*Work to complete*:
Please reproduce the text of the data below word for word, leaving the pictures out of your answer.

··········

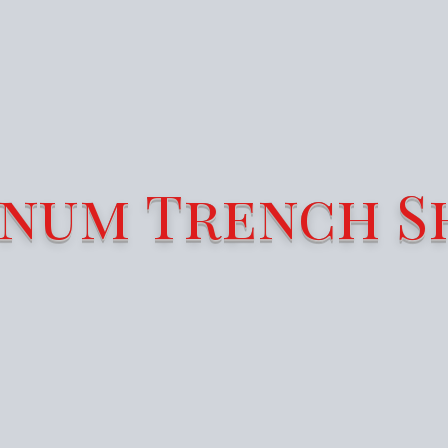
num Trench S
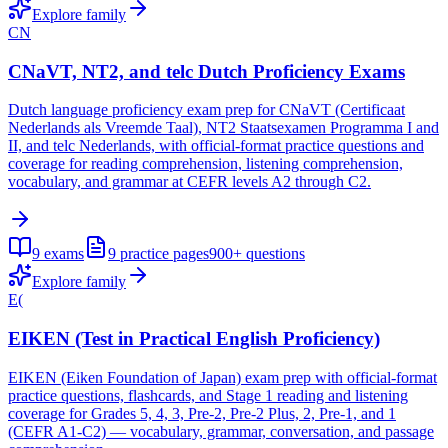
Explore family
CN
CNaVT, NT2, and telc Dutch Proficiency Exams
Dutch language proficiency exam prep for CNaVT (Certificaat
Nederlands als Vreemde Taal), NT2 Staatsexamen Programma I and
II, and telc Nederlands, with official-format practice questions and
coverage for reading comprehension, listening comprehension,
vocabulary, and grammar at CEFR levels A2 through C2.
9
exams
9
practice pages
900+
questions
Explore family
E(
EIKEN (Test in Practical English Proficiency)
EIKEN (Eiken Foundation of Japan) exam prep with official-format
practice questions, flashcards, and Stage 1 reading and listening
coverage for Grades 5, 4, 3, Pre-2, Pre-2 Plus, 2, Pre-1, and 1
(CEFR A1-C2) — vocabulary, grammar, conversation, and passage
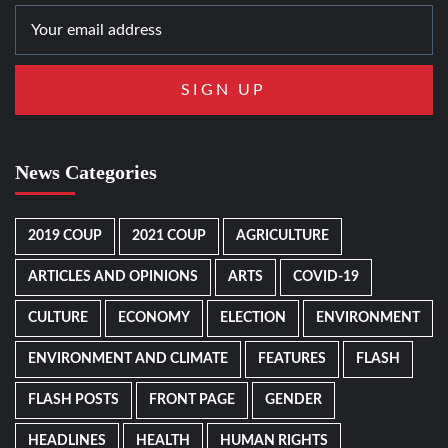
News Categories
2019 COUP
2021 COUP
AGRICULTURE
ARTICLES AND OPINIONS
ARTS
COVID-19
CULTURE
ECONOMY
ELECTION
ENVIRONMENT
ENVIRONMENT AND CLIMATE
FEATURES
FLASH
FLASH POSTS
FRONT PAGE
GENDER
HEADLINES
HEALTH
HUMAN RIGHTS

··········

*Task result*:
num Trench S
Explore family
CN
CNaVT, NT2, and telc Dutch Proficiency Exams
Dutch language proficiency exam prep for CNaVT (Certificaat
Nederlands als Vreemde Taal), NT2 Staatsexamen Programma I and
II, and telc Nederlands, with official-format practice questions and
coverage for reading comprehension, listening comprehension,
vocabulary, and grammar at CEFR levels A2 through C2.
9
exams
9
practice pages
900+
questions
Explore family
E(
EIKEN (Test in Practical English Proficiency)
EIKEN (Eiken Foundation of Japan) exam prep with official-format
practice questions, flashcards, and Stage 1 reading and listening
coverage for Grades 5, 4, 3, Pre-2, Pre-2 Plus, 2, Pre-1, and 1
(CEFR A1-C2) — vocabulary, grammar, conversation, and passage
News Categories
2019 COUP
2021 COUP
AGRICULTURE
ARTICLES AND OPINIONS
ARTS
COVID-19
CULTURE
ECONOMY
ELECTION
ENVIRONMENT
ENVIRONMENT AND CLIMATE
FEATURES
FLASH
FLASH POSTS
FRONT PAGE
GENDER
HEADLINES
HEALTH
HUMAN RIGHTS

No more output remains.